京都大学の研究グループは,溶液中で発光しない分子が固体中で発光する,凝集誘起発光(AIEE)現象のメカニズムを理論的に解明し,この発光機構を実現するための一般的な設計指針を提案した(ニュースリリース)。
通常の発光分⼦は希薄溶液中では発光し,⾼濃度溶液中や固体中などの凝集状態では発光しなくなる(消光する)ことが知られている。これを濃度消光と呼ぶ。

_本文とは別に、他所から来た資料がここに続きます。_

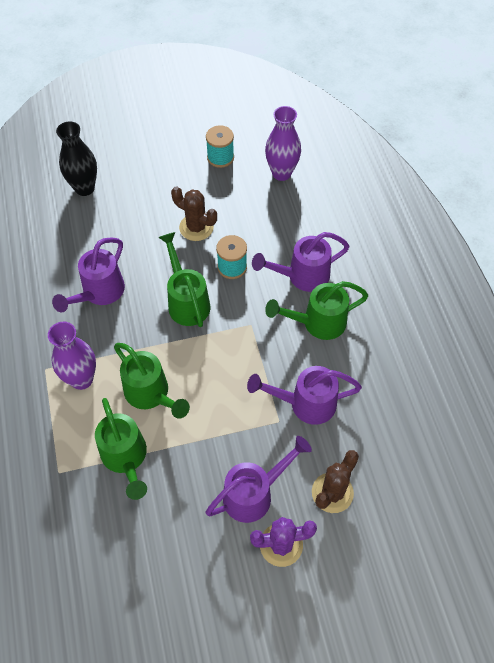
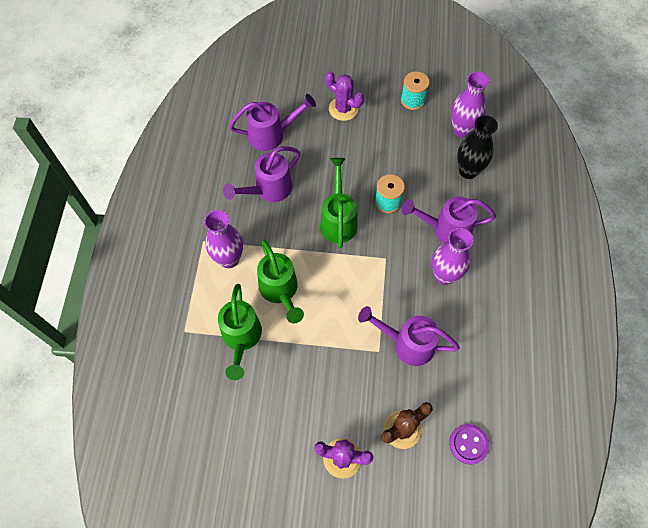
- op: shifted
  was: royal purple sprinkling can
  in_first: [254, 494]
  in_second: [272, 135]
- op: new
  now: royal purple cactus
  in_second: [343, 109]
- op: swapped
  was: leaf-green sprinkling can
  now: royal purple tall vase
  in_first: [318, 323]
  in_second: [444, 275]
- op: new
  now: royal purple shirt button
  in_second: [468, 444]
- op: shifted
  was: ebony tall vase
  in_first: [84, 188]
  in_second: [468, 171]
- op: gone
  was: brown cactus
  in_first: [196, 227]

これとは反対に,シアノ基で置換したbis(pyridylphenyl)ethene(CNPPE)などのように,固体中において溶液中でよりも強く発光する凝集誘起発光(AIEE)現象を⽰す分⼦が知られている。分⼦が発光することを妨げているのは,電⼦のエネルギーが分⼦振動に散逸するため。これを無輻射遷移(内部転換)と呼ぶ。
これまで,AIEEのメカニズムとして,凝集状態において分⼦内振動や分⼦内回転が妨げられ,発光効率低下の原因となる無輻射遷移が抑制されることが指摘されていた。

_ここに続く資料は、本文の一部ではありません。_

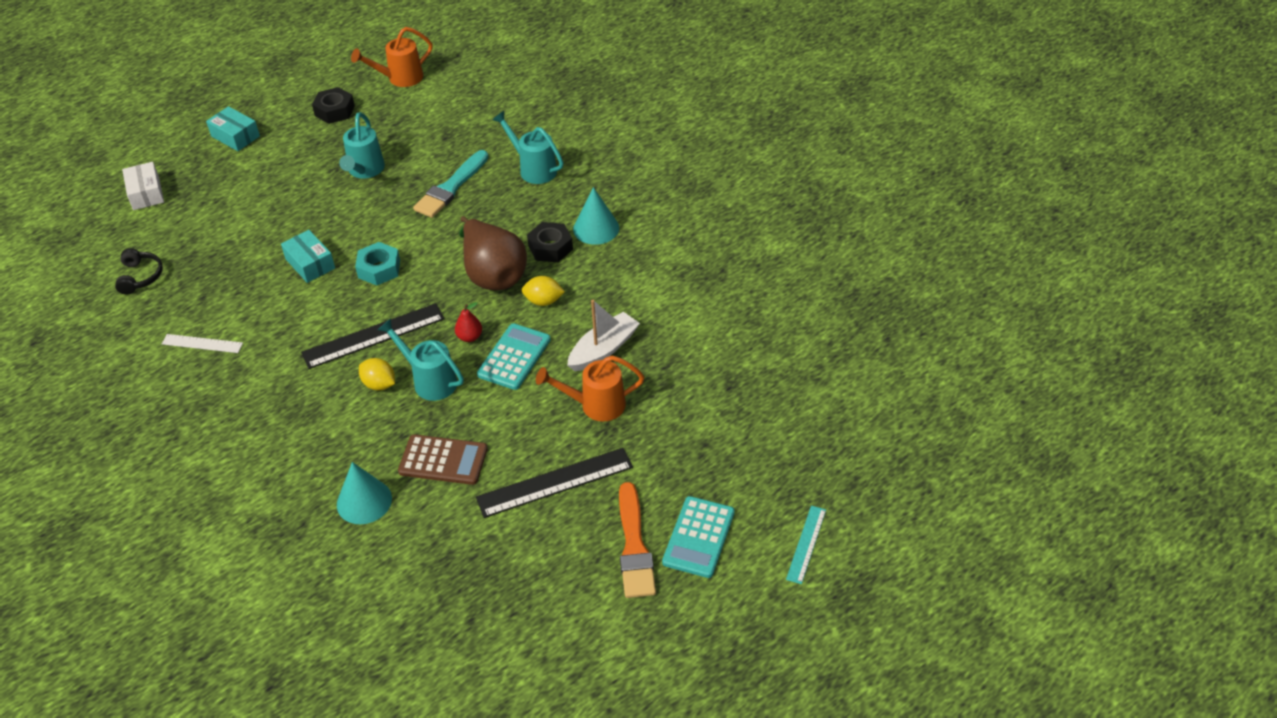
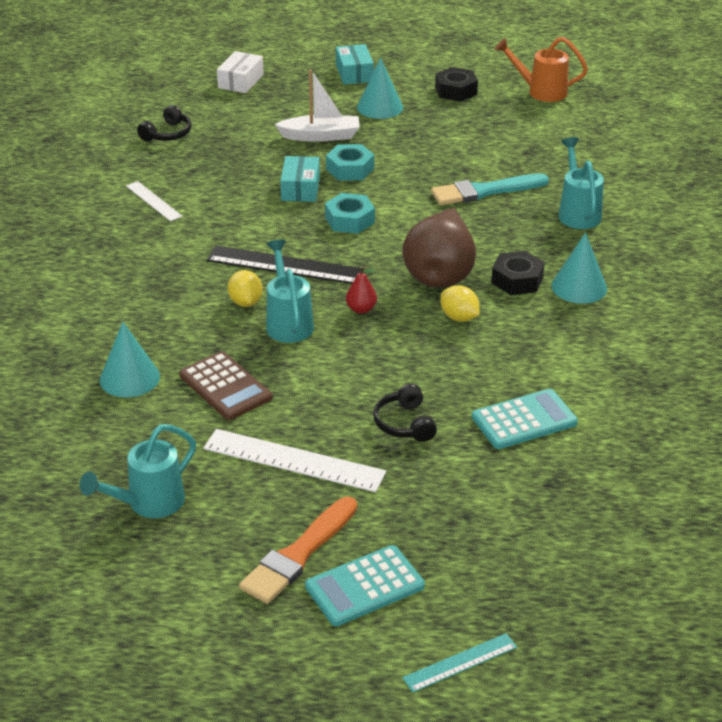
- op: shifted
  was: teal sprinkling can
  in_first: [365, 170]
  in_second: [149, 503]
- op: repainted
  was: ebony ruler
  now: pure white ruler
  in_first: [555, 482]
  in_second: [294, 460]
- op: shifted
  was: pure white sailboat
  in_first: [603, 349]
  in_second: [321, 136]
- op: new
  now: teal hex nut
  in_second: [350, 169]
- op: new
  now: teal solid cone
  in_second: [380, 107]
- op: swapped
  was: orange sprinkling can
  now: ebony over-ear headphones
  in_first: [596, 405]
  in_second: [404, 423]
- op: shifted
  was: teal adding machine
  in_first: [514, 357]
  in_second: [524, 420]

研究グループは,無輻射遷移の駆動⼒となる分⼦振動と電⼦の間の相互作⽤を可視化して理解することのできる振電相互作⽤密度(VCD)理論を構築し,これまでに⾼効率有機EL素⼦を実現するための新規発光分⼦の開発に成功してきた。
この研究ではこのVCD理論をCNPPEに適⽤し,分⼦運動の抑制による効果よりも,凝集状態における分⼦間で⽣成した励起状態(エキシマー)のエネルギーが接近している(擬縮退している)ことによって分⼦振動と電⼦状態の相互作⽤が抑制されていることが原因であることを理論的に明らかにした。このような状況は,例えば,溶液中では対称性の低い分⼦でも凝集状態で分⼦間に反転中⼼などの対称性が存在する場合に起こりえる。
研究では従来とは異なるAIEE発現のメカニズムを明らかにし,それに基づく設計指針を提案した。これらの結果は,有機EL素⼦や有機薄膜太陽電池などの固体状態で光を利⽤する素⼦⼀般に適⽤できるとする。
有機EL素⼦への応⽤としては,たとえば,濃度消光のため素⼦には利⽤できないと考えられていた分⼦⾻格でも膜中での分⼦配向によっては⾼効率発光が期待できるという。今後は有機分⼦の凝集状態における発光特性や電荷⽣成についてさらに研究を進め,分⼦配向を考慮した設計を進めていく予定としている。